Castiel nuzzled a bit and Dean enjoyed the closeness. There was a thin wire of tension in Dean’s shoulders, but as Cas remained still in his arms, not tensing, not shaking, Dean eased, body sinking further down into their bed. The sideways afternoon light turned their white sheets gold with acacac-grey shadows. Tiredness swept over Dean, dragging him under. Every blink was a moment longer, every open moment hazier, until Dean was asleep.

 

Castiel was still awake. He felt Dean drop off, but the sunlight filled him with warm energy. Not enough to want to get up, not just enough his mind was still whirring, slowly slowly clicking down one micro-gear at a time.

 

He’d solved a problem, that he was proud of. He moved that matrix of thoughts into the box marked “proud.”

 

He was worried with Dean about money. He moved that stiletto into a hat-box marked “worries-I’m-working-on.”

 

He itched and ached from using his powers. He could feel the walls in his maze-mind creaking, terrible thoughts hinting through their cracks, seeping under their lintels, eating into their eaves. He knew everything about Ms Hammerlog and knew exactly how they would get the money.
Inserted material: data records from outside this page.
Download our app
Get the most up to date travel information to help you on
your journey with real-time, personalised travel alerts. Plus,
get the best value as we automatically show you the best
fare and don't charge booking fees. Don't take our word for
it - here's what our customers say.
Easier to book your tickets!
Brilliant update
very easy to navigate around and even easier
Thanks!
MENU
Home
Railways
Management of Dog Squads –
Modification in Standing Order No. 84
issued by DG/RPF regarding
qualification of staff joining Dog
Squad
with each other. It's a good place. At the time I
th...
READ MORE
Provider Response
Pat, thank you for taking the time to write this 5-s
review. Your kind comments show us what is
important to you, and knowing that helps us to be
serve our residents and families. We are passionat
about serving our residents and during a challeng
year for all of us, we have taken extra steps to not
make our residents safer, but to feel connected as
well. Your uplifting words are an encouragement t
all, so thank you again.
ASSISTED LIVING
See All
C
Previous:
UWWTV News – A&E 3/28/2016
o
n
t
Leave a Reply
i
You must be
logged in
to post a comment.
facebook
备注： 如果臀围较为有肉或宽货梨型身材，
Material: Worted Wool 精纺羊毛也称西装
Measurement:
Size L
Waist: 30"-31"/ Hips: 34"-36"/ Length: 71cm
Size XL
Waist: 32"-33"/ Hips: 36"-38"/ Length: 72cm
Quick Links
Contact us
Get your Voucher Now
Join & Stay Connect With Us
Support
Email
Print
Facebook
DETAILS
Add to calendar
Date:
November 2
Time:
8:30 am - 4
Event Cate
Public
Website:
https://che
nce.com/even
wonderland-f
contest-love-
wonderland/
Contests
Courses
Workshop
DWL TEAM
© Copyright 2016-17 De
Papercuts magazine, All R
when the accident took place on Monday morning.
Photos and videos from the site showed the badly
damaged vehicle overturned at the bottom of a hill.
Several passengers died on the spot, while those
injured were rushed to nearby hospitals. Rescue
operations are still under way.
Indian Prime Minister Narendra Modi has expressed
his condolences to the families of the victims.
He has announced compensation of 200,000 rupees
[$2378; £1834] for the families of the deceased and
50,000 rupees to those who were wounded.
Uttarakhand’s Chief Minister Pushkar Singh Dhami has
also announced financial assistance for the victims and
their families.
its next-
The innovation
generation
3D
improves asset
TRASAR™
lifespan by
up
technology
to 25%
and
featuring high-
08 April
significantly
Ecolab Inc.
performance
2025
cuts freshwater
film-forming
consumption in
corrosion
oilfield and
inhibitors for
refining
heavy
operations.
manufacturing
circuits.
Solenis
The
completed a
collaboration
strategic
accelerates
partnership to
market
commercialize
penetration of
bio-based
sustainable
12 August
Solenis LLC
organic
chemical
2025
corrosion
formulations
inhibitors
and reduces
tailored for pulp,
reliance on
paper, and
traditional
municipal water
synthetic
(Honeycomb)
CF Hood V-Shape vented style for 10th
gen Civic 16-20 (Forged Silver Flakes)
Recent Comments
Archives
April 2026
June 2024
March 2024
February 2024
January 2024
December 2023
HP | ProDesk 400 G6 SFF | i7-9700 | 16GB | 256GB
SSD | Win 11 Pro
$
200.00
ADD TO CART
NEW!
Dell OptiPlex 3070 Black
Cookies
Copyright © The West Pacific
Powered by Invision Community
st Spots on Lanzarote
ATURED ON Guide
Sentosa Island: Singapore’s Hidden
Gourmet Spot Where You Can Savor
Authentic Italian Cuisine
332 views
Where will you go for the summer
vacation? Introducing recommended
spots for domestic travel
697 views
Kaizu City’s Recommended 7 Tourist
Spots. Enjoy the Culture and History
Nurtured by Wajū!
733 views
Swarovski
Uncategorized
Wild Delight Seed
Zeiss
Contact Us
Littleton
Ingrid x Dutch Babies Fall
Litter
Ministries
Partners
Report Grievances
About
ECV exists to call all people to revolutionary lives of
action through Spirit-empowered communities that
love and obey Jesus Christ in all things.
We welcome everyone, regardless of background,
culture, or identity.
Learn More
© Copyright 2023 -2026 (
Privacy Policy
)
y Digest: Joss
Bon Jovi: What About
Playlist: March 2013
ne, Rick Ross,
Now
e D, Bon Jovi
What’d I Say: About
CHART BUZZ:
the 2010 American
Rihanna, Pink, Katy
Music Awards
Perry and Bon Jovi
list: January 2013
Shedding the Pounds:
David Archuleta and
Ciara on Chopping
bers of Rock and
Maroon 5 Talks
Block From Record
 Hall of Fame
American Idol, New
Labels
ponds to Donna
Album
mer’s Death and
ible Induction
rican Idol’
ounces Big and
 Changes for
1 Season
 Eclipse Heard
But that didn’t meant it was a good idea, what he’d done, hacking into the little bank’s thinly-veiled backend.

 

Everything in the universe not made up of matter or its opposite is made up of waves, doubly so for an angel. Light (and a particle), sound, thought, and the connective sparks between bits fit as easily in his mind as the knowledge of all of the languages in the world fit into it. He could see it all, so clearly, when he let himself.

 

But then came times like this. He knew they would come, in nightmares or shakes or terrors or tantrums. The shapes slithering and slicing and grinding away on themselves in the coffin in his mind marked “fears-and-self-hatreds.” It wasn’t even a principal of equivalent exchange—there was nothing equal about the level of misery he went through when he reopened the doors to his powers.

 

But he still needed to. Just as Dean had swiped a tire-iron through Alistair’s head to free Castiel from his grip, though he held in and of himself the sum total of Dean’s anguished fears from Hell, he needed to be of use. Of value.

 

He rolled on his side, face brushing Dean’s arm and back sliding into the curves and swells of his side. Castiel relaxed and easily sorted his current feeling into the world-sized heart-shaped box simply labeled: “Loved.”

**Author's Note:**

> The title is a line from this piece: http://archiveofourown.org/works/712295/chapters/1317304 Which I haven't even finished yet, but which was rec-ed to me by a sister of my bosom and contained this amazing line (referring to how John was listening to Sherlock play his violin) and it was just perfect.
> 
> For folks who don't like WIPs, I have most of this written and plan to post it regularly over the next month or two.